World Bulletin / News Desk
An Arab-Israeli lawmaker has lashed out at a recent decision by Israel's electoral commission to disqualify her from running in Israeli general elections slated for March.
Hanin Zoabi said the commission's decision to disqualify her was aimed at discouraging other Arabs from struggling for Palestinian liberation.
"The decision does not only target me. It targets the struggle of the Palestinian people in general," Zoabi told The Anadolu Agency in an interview.
The decision to disqualify her from the race was supported by 27 of the electoral commission's 33 members.
No legal grounds
It is not the first time for Zoabi to be prevented from contesting the polls. In 2003, the electoral commission issued a similar ban against the outspoken Arab-Israeli politician.
Israel's Supreme Court, however, had later reversed the decision, allowing Zoabi to run in the polls.
A member of the Arab-Israeli Balad Party, Zoabi had been a vocal critic of Israel's devastating onslaught on the Gaza Strip last summer.
Israel's assault on the coastal enclave left more than 2,160 Palestinians dead – mostly civilians – and more than 11,000 injured.
Zoabi said she would lodge an appeal against the decision to stop her from contesting the polls, adding that the decision lacked any legal grounds.
"I don't think the Israeli High Court will approve my disqualification," she said.
"There is no legitimate reason for this – unless Israel wants to totally change the rules of the game," she added, speaking from her office in the northern Israeli city of Nazareth.

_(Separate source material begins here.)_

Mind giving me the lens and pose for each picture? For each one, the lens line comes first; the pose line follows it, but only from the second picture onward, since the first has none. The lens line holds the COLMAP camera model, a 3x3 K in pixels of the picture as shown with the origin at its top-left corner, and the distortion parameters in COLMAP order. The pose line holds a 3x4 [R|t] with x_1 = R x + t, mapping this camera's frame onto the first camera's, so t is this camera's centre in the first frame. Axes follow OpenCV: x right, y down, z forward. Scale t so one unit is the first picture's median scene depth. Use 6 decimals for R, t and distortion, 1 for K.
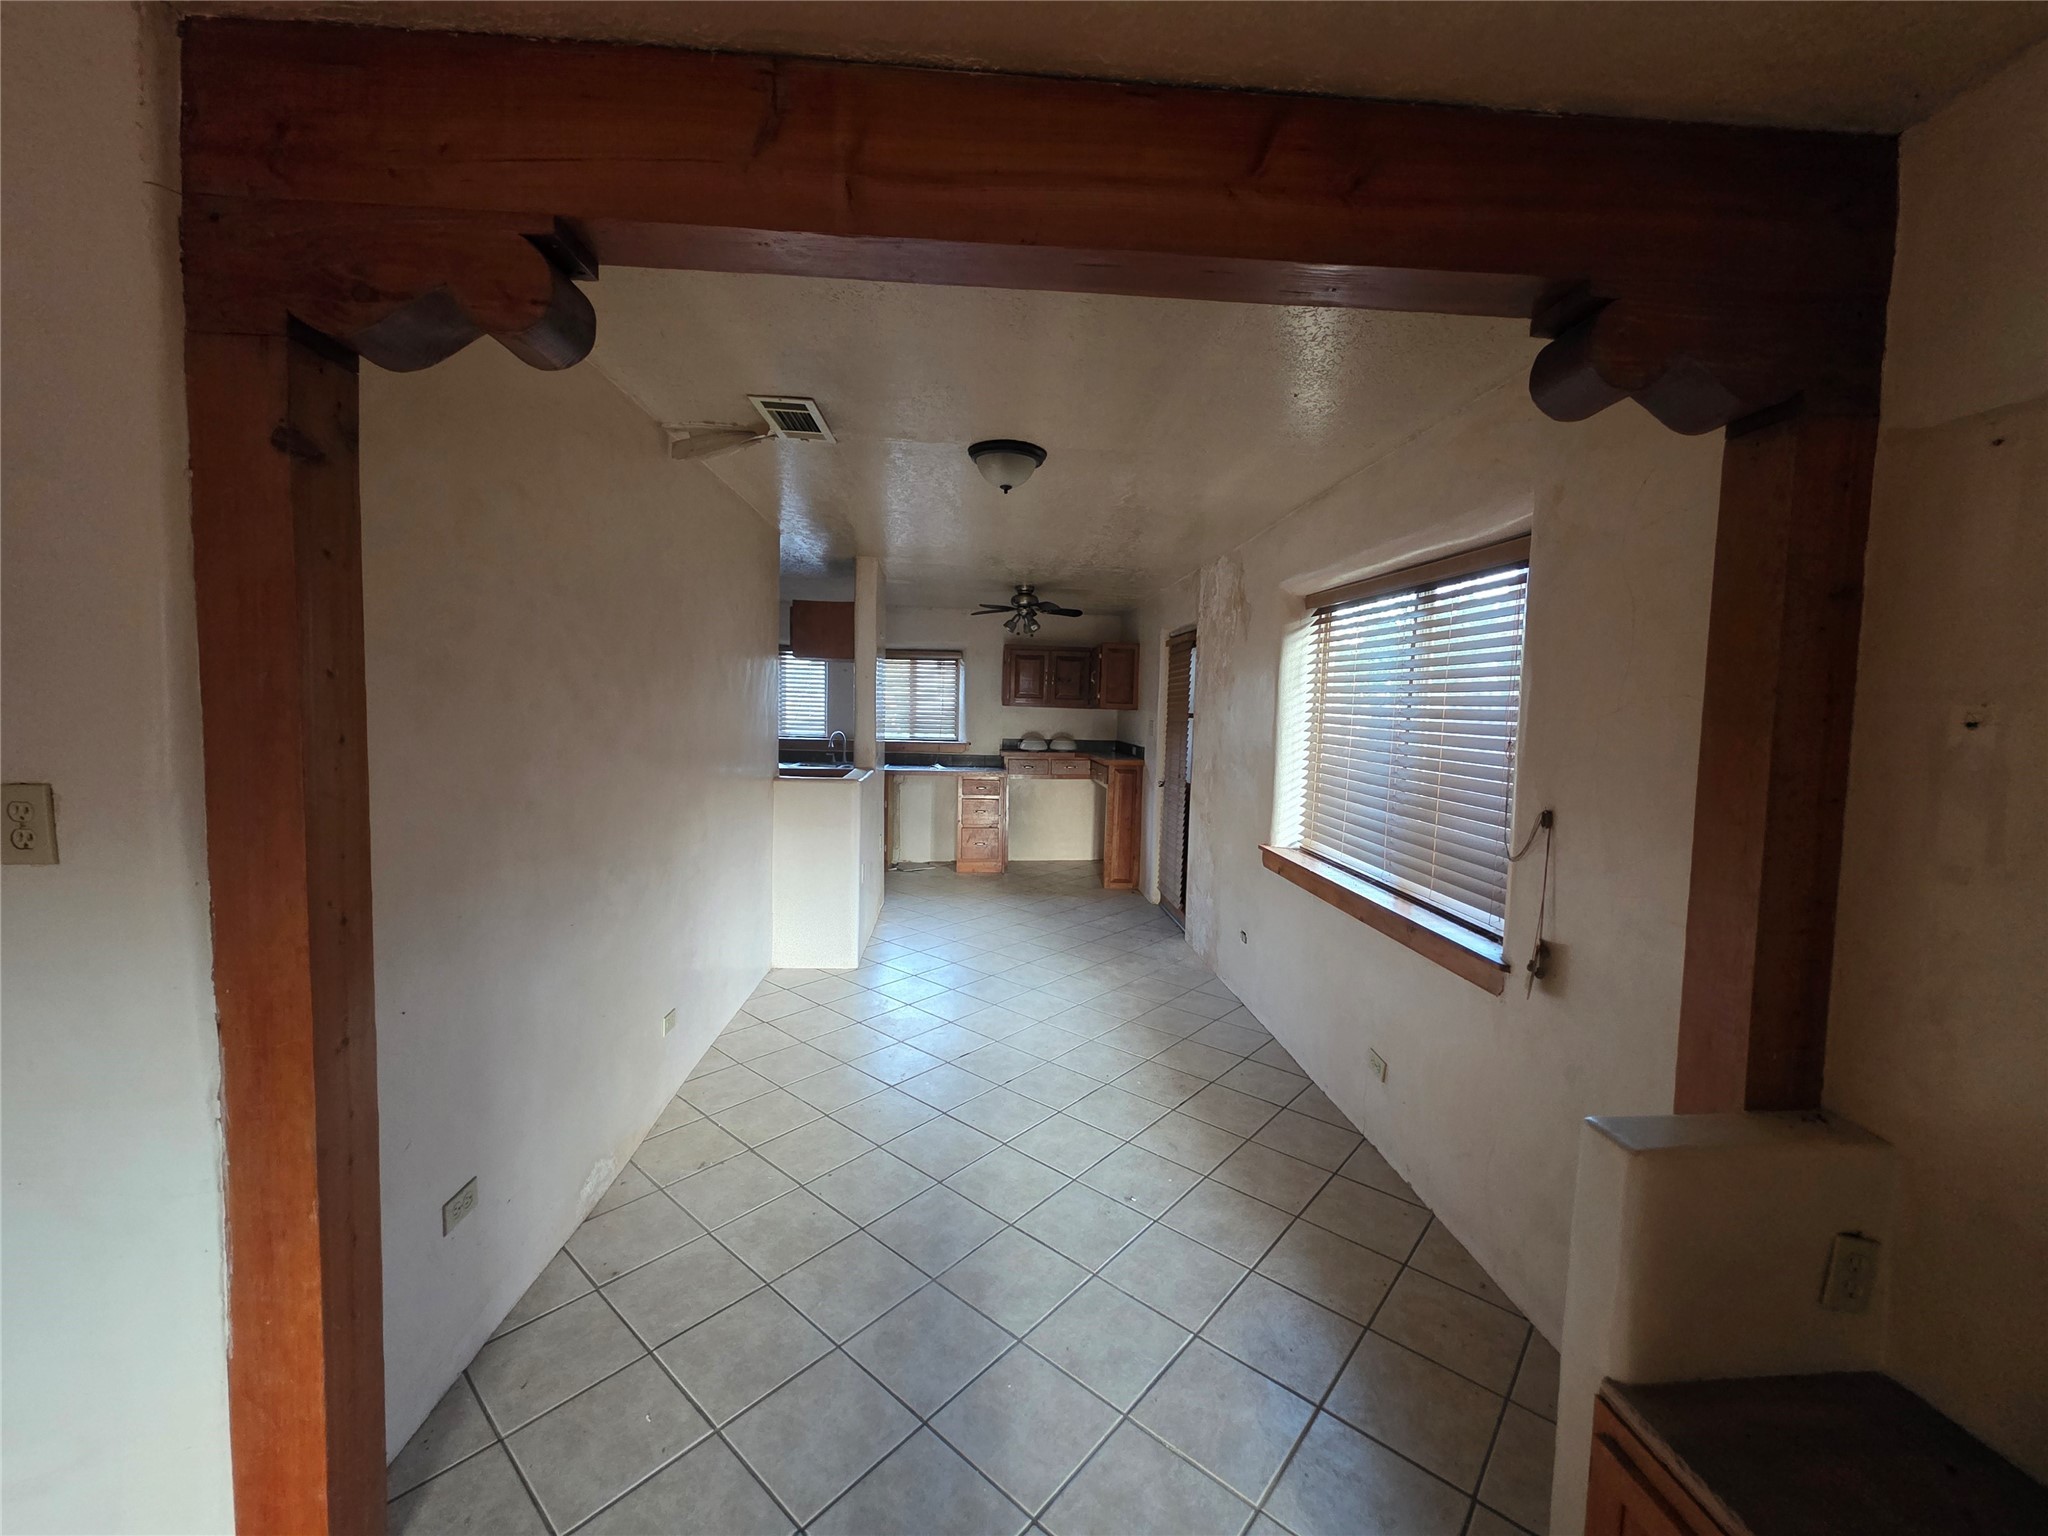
lens RADIAL K [[816.1, 0, 1025.0], [0, 816.1, 760.8], [0, 0, 1]] dist [0.001880, 0.000229]
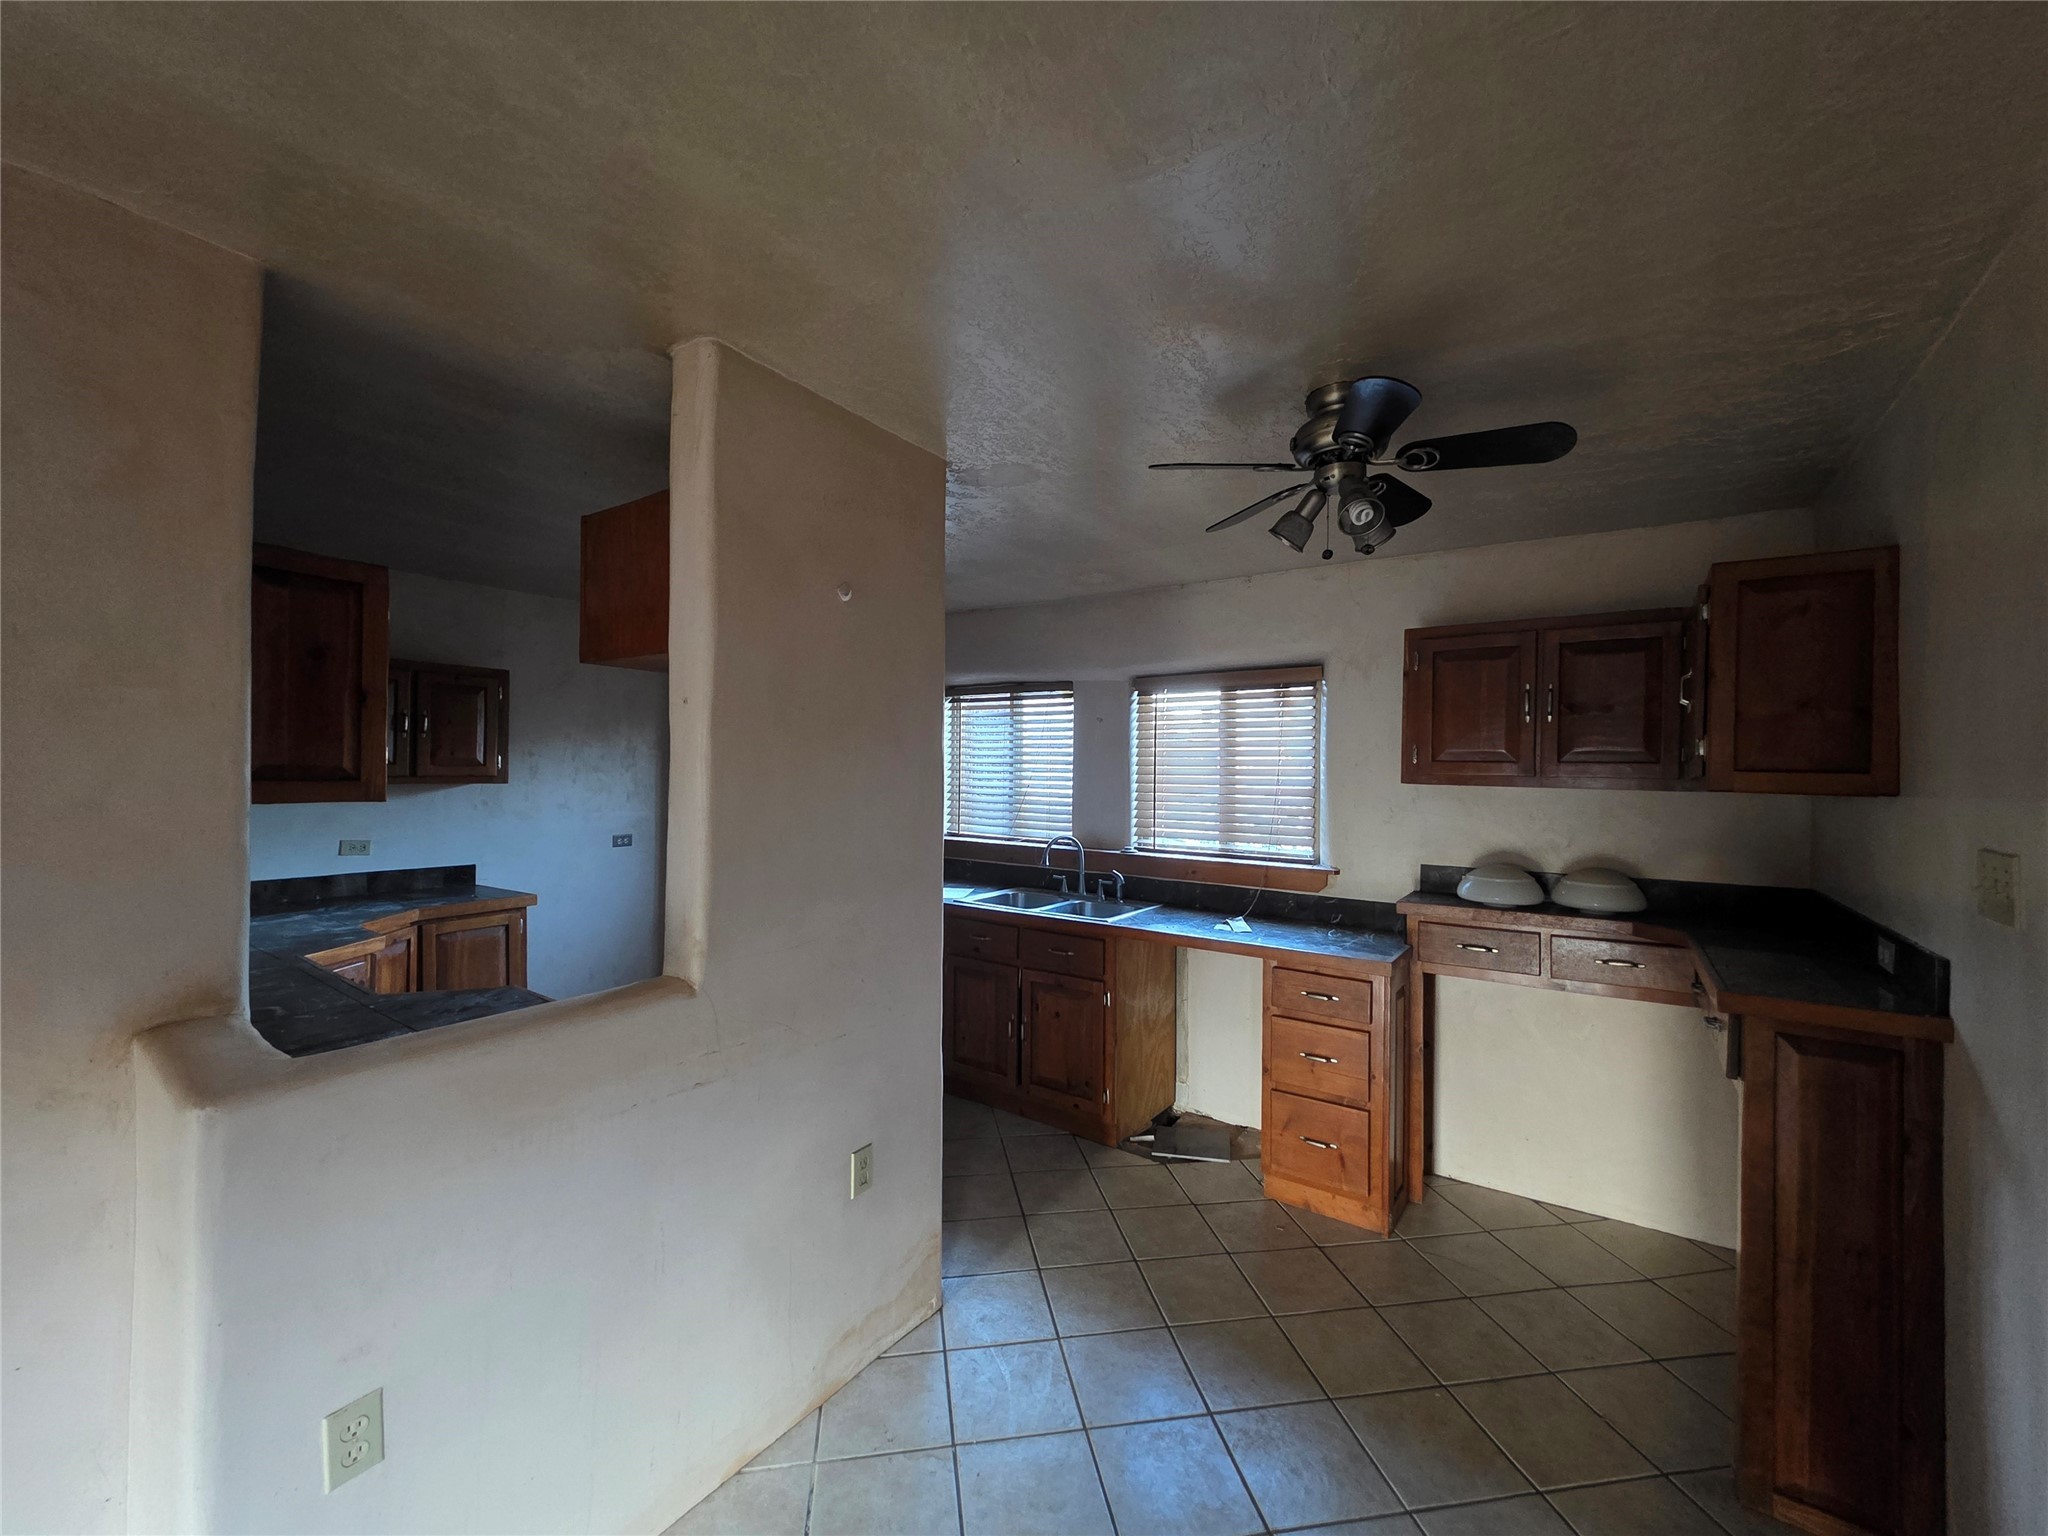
lens RADIAL K [[816.1, 0, 1020.2], [0, 816.1, 770.9], [0, 0, 1]] dist [0.001880, 0.000229]
pose [[0.770804, -0.015514, -0.636883, 0.079955], [-0.039464, 0.996621, -0.072038, -0.036850], [0.635848, 0.080661, 0.767588, 0.564825]]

She described the struggle of the Palestinian people against Israel's "terrorist policies" as a "legitimate" one, adding that the self-proclaimed Jewish state had effectively made prisoners of some 2 million people in the Gaza Strip.
Occupation begets terrorism
While Zoabi has been banned from contesting elections, she has nevertheless vowed not to abandon her principles.
"We don't hesitate to say that terrorism is chiefly made by Israel," Zoabi said. "Occupation is the main form of terrorism."
She noted that Israel's decades-long occupation – along with its "aggressive policies" – stood behind all the violence and terrorism in the country.
Zoabi lashed out at Israel's contention that Arabs lining in Israel were somehow not Palestinian.
"They [the Palestinian people] are my people. My struggle is part of their struggle based on universal values of justice, freedom and equality," Zoabi said.
She went on to deride Israel's claim that it was the "only democracy in the Middle East."
"This is a joke to us," Zoabi said. "There is no mechanism by which Israel can simultaneously be a Jewish state and a democratic state."
In order to be a Jewish state, she said, Israel had to oppress its Palestinian population.
She added that the most basic Palestinian civil rights were frequently violated by Israel, noting that Palestinian land was frequently confiscated while Arabs in Israel faced discrimination in terms of health and educational services.
Zoabi said that, for Palestinians, it would not matter who won Israel's upcoming elections on March 17.
Whether Labor Party leader Isaac Herzog or incumbent Prime Minister Benjamin Netanyahu won the elections, she said, neither of them would recognize an independent Palestinian state – based on the 1967 borders – with East Jerusalem as its capital.
Breaking the silence
Zoabi was one of several people who had been part of the 2010 Freedom Flotilla aboard the Turkish aid ship Mavi Marmara.
The ship had sought to break the siege of the Gaza Strip before being intercepted by Israel's navy, which killed nine Turkish activists on board.
Zoabi said she felt proud to have been part of the aid flotilla.
"It was my duty as a Palestinian and human being to take part in the convoy that sought to break the Gaza blockade," Zoabi said.
She added that the Mavi Marmara had succeeded in putting Israel's years-long blockade of the Gaza Strip under the international media spotlight.
"Before the Mavi Marmara, Israel did not even acknowledge that it was holding two million people inside the world's largest open-air prison," Zoabi said.
She voiced her appreciation to the people of Turkey for dispatching the aid flotilla in 2010.
Last summer, Zoabi was suspended from the Knesset for six months after making statements about three Jewish settlers who went missing in the occupied West Bank before turning up dead.
At the time she had said that the settlers' kidnappers were "not terrorists."